## PROBLEM DETAILS
Using the records below, write out again exactly the lines that begin at the line containing "2. System maintains" and end at the line containing "### Outcome", and no other lines.

## RECORDS FOR THE EXERCISE
........

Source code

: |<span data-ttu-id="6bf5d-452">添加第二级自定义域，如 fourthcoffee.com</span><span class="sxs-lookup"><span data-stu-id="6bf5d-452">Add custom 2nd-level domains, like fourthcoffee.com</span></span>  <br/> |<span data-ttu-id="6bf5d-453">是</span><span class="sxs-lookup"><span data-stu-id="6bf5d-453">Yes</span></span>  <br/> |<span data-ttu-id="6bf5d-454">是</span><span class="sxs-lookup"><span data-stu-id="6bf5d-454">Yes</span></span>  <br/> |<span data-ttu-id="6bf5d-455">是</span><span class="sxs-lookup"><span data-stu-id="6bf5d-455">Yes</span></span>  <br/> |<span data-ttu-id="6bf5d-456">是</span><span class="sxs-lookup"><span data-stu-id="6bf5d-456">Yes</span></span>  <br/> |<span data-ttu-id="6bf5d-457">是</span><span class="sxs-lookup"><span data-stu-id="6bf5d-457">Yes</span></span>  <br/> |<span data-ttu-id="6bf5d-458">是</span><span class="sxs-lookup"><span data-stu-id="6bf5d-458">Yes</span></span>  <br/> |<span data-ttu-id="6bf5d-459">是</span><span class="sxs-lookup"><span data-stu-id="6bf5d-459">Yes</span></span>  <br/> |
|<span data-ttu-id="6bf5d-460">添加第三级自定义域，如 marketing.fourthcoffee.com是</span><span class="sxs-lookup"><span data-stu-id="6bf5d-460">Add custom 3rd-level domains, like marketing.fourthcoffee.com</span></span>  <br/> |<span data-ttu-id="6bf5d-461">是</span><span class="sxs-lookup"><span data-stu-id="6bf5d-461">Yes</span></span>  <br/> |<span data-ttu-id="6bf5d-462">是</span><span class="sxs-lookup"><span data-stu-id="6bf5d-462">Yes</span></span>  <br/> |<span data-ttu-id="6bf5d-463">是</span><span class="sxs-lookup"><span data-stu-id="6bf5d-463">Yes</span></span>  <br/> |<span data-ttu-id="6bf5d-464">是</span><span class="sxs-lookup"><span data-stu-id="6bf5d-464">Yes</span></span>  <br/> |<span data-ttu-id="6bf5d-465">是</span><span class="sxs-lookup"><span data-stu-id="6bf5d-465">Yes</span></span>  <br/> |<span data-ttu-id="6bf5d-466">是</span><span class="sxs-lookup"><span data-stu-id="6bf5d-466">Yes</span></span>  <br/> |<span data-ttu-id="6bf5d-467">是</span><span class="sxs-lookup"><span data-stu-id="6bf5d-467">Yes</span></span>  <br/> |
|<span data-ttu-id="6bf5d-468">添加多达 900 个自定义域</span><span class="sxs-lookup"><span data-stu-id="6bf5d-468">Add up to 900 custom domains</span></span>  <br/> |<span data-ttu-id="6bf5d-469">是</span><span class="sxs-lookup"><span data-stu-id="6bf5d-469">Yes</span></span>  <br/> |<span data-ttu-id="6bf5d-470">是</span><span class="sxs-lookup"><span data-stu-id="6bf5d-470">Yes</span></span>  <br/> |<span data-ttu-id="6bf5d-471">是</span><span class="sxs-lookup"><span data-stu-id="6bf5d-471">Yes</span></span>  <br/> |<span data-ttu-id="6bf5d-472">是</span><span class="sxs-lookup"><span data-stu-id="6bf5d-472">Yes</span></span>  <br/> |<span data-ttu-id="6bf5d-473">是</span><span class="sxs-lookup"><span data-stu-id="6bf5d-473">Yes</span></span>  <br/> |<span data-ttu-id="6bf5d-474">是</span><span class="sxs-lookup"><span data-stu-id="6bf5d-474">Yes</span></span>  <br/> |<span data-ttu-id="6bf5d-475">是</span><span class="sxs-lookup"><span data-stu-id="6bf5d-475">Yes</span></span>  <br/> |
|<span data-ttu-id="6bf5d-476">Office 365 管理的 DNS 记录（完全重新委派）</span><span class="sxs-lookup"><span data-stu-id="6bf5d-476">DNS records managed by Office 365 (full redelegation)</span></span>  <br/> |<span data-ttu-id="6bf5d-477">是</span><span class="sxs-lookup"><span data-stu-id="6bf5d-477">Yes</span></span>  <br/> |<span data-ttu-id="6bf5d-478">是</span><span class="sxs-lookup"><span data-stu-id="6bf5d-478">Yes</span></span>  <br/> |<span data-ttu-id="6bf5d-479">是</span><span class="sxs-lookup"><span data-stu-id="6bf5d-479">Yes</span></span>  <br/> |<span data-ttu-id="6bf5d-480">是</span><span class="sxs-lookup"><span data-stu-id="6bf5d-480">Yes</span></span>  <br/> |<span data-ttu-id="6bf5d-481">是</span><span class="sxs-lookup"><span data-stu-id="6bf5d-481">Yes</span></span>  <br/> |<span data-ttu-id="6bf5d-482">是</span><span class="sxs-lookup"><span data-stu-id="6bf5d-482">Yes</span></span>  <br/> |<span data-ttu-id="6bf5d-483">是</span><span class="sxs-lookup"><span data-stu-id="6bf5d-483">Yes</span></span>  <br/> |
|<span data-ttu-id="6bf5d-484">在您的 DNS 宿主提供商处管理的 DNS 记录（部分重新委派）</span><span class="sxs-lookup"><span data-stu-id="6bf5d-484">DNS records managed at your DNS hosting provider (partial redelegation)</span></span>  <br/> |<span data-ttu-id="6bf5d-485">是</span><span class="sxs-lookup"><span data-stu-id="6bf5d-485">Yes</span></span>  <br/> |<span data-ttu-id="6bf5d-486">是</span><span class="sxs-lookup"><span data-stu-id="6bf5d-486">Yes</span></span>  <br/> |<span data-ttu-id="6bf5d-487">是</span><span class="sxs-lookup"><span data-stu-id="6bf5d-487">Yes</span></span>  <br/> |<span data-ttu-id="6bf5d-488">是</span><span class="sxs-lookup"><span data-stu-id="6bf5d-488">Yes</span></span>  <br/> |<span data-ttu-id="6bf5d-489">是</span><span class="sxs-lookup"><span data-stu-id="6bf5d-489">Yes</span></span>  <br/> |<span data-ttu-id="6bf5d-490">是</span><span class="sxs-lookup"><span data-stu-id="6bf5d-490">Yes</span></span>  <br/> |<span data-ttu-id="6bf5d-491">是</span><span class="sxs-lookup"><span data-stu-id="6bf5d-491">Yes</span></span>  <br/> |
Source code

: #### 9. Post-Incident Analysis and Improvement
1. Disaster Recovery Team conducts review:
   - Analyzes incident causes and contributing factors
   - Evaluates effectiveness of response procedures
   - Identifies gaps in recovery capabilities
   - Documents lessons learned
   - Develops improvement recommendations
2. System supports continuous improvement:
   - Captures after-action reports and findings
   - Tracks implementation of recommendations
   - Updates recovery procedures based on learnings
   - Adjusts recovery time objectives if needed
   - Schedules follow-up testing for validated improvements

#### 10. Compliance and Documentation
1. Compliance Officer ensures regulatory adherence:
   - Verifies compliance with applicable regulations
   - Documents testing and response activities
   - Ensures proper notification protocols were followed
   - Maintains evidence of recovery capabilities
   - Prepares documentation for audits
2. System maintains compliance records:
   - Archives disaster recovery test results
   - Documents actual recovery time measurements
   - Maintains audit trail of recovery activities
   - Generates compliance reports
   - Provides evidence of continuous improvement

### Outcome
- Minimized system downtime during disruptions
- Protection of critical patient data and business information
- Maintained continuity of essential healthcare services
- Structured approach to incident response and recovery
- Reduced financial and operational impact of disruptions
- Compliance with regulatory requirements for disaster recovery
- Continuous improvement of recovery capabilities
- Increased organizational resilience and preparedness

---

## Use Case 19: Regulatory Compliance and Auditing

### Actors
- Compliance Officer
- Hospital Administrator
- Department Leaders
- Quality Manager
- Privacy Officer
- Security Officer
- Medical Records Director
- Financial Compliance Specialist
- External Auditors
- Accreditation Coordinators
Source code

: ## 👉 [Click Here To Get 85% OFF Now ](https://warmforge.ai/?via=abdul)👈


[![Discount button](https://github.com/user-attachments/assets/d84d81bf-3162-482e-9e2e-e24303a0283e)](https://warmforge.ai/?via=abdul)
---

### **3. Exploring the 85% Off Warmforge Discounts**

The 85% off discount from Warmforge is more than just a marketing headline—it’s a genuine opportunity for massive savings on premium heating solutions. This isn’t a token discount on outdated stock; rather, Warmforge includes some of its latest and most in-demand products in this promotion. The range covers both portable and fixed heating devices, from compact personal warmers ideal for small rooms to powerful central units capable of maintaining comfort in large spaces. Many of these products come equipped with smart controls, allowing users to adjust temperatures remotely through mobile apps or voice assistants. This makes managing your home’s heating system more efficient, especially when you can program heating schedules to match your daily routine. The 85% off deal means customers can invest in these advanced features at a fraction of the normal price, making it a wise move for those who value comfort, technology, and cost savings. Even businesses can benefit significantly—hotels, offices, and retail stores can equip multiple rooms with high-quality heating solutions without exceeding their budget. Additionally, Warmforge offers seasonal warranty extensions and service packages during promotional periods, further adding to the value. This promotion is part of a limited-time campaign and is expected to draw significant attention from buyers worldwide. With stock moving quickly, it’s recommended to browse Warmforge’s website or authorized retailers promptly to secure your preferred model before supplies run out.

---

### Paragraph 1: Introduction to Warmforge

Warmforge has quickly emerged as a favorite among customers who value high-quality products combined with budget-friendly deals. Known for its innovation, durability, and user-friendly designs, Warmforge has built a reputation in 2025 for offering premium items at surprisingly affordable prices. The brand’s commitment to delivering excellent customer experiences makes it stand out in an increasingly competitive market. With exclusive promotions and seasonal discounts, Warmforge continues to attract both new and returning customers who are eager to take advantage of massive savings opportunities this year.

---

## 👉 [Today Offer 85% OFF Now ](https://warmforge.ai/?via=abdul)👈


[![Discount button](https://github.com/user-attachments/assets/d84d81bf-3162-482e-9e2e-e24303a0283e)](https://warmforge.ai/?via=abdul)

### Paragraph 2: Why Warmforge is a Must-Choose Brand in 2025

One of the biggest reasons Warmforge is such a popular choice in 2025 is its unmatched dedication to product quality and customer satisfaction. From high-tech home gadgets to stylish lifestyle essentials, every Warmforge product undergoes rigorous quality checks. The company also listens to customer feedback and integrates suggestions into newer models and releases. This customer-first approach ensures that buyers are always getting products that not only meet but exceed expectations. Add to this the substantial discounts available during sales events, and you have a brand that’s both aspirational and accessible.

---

........

## EXERCISE ANSWER
2. System maintains compliance records:
   - Archives disaster recovery test results
   - Documents actual recovery time measurements
   - Maintains audit trail of recovery activities
   - Generates compliance reports
   - Provides evidence of continuous improvement

### Outcome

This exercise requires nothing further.